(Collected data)

§

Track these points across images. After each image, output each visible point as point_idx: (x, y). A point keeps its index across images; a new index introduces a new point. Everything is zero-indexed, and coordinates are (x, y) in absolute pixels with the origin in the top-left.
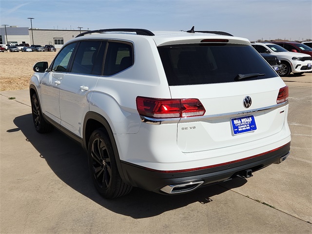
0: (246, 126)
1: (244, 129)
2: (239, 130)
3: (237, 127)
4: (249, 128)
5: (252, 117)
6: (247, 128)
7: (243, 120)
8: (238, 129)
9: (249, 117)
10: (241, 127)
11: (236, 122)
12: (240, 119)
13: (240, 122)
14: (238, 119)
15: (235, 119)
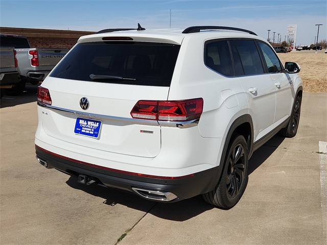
0: (90, 130)
1: (88, 132)
2: (83, 131)
3: (81, 128)
4: (92, 133)
5: (100, 123)
6: (91, 132)
7: (89, 123)
8: (82, 129)
9: (97, 122)
10: (85, 129)
11: (81, 122)
12: (87, 120)
13: (86, 124)
14: (85, 120)
15: (82, 119)
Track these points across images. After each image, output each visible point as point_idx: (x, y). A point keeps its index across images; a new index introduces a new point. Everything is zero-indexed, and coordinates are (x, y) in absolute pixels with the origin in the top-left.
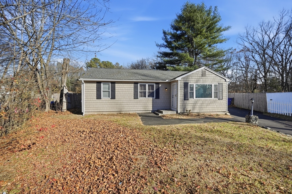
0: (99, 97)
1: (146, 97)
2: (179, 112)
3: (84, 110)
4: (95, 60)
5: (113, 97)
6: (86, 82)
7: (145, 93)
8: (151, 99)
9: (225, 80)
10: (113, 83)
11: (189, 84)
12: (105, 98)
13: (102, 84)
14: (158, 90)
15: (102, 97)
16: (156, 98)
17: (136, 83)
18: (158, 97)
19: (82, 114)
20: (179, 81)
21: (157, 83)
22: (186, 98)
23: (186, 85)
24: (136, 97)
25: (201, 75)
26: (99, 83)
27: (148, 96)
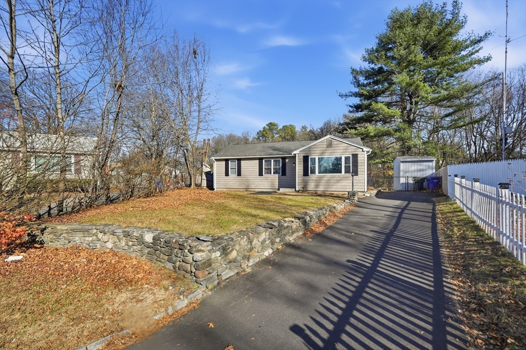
0: (227, 174)
1: (271, 173)
2: (297, 190)
3: (215, 187)
4: (271, 126)
5: (239, 174)
6: (217, 160)
7: (270, 169)
8: (277, 175)
9: (363, 149)
10: (239, 160)
11: (310, 157)
12: (233, 175)
13: (230, 162)
14: (284, 165)
15: (230, 174)
16: (282, 175)
17: (261, 159)
18: (284, 173)
19: (214, 189)
20: (297, 155)
21: (284, 159)
22: (306, 173)
23: (306, 159)
24: (261, 174)
25: (326, 146)
26: (227, 161)
27: (274, 173)
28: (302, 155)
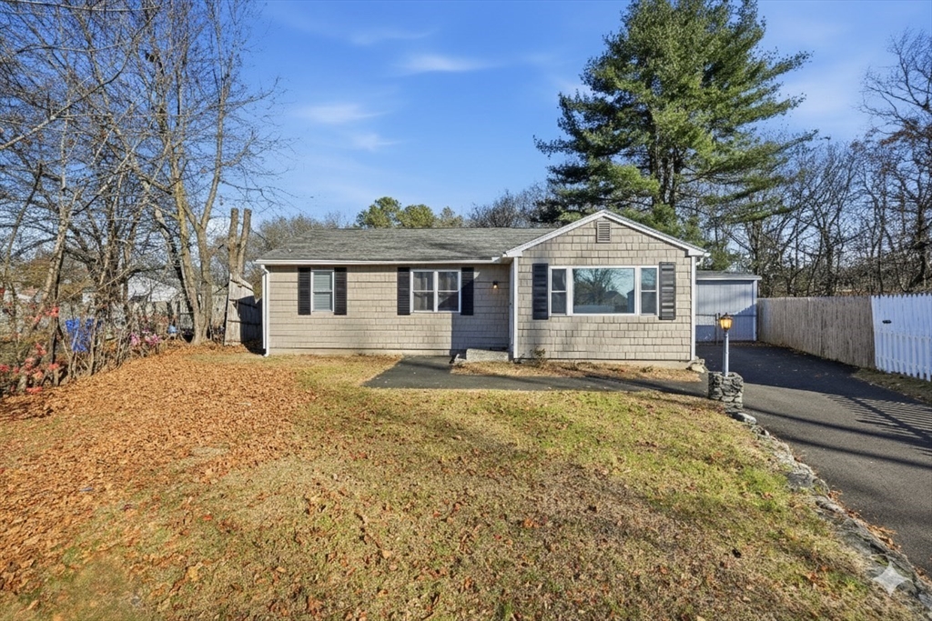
0: (304, 309)
1: (431, 307)
2: (516, 356)
3: (268, 342)
4: (386, 203)
5: (341, 309)
7: (431, 296)
8: (448, 314)
9: (686, 251)
10: (341, 270)
11: (551, 268)
12: (321, 314)
13: (312, 274)
14: (468, 287)
15: (312, 309)
16: (463, 313)
17: (403, 270)
18: (468, 309)
19: (263, 352)
20: (516, 260)
21: (468, 269)
22: (539, 312)
23: (539, 271)
24: (403, 310)
25: (592, 239)
26: (304, 270)
27: (441, 307)
28: (531, 262)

§

Work to be completed -
Please repeat every record exactly as it stands, leaving out any pictures.

Output for this exercise -
Track these points across images. After each image, output each visible point as point_idx: (x, y). A point keeps its index across images; a new index introduces a new point. Everything is zero-indexed, and coordinates are (x, y) in absolute pixels with the origin in the top-left.
0: (246, 126)
1: (244, 129)
2: (239, 130)
3: (237, 127)
4: (249, 128)
5: (252, 117)
6: (247, 128)
7: (243, 120)
8: (238, 129)
9: (249, 117)
10: (241, 127)
11: (236, 122)
12: (240, 119)
13: (240, 122)
14: (238, 119)
15: (235, 119)
0: (90, 130)
1: (88, 132)
2: (83, 131)
3: (81, 128)
4: (92, 133)
5: (100, 123)
6: (91, 132)
7: (89, 123)
8: (82, 129)
9: (97, 122)
10: (85, 129)
11: (81, 122)
12: (87, 120)
13: (86, 124)
14: (85, 120)
15: (82, 119)
Track these points across images. After each image, output each visible point as point_idx: (x, y). A point keeps its index across images; a new index introduces a new point. Everything is zero-indexed, and coordinates are (x, y) in absolute pixels with the origin in the top-left.
0: (99, 97)
1: (146, 97)
2: (179, 112)
3: (84, 110)
4: (95, 60)
5: (113, 97)
6: (86, 82)
7: (145, 93)
8: (151, 99)
9: (225, 80)
10: (113, 83)
11: (189, 84)
12: (105, 98)
13: (102, 84)
14: (158, 90)
15: (102, 97)
16: (156, 98)
17: (136, 83)
18: (158, 97)
19: (82, 114)
20: (179, 81)
21: (157, 83)
22: (186, 98)
23: (186, 85)
24: (136, 97)
25: (201, 75)
26: (99, 83)
27: (148, 96)
0: (227, 174)
1: (271, 173)
2: (297, 190)
3: (215, 187)
4: (271, 126)
5: (239, 174)
6: (217, 160)
7: (270, 169)
8: (277, 175)
9: (363, 149)
10: (239, 160)
11: (310, 157)
12: (233, 175)
13: (230, 162)
14: (284, 165)
15: (230, 174)
16: (282, 175)
17: (261, 159)
18: (284, 173)
19: (214, 189)
20: (297, 155)
21: (284, 159)
22: (306, 173)
23: (306, 159)
24: (261, 174)
25: (326, 146)
26: (227, 161)
27: (274, 173)
28: (302, 155)
0: (304, 309)
1: (431, 307)
2: (516, 356)
3: (268, 342)
4: (386, 203)
5: (341, 309)
7: (431, 296)
8: (448, 314)
9: (686, 251)
10: (341, 270)
11: (551, 268)
12: (321, 314)
13: (312, 274)
14: (468, 287)
15: (312, 309)
16: (463, 313)
17: (403, 270)
18: (468, 309)
19: (263, 352)
20: (516, 260)
21: (468, 269)
22: (539, 312)
23: (539, 271)
24: (403, 310)
25: (592, 239)
26: (304, 270)
27: (441, 307)
28: (531, 262)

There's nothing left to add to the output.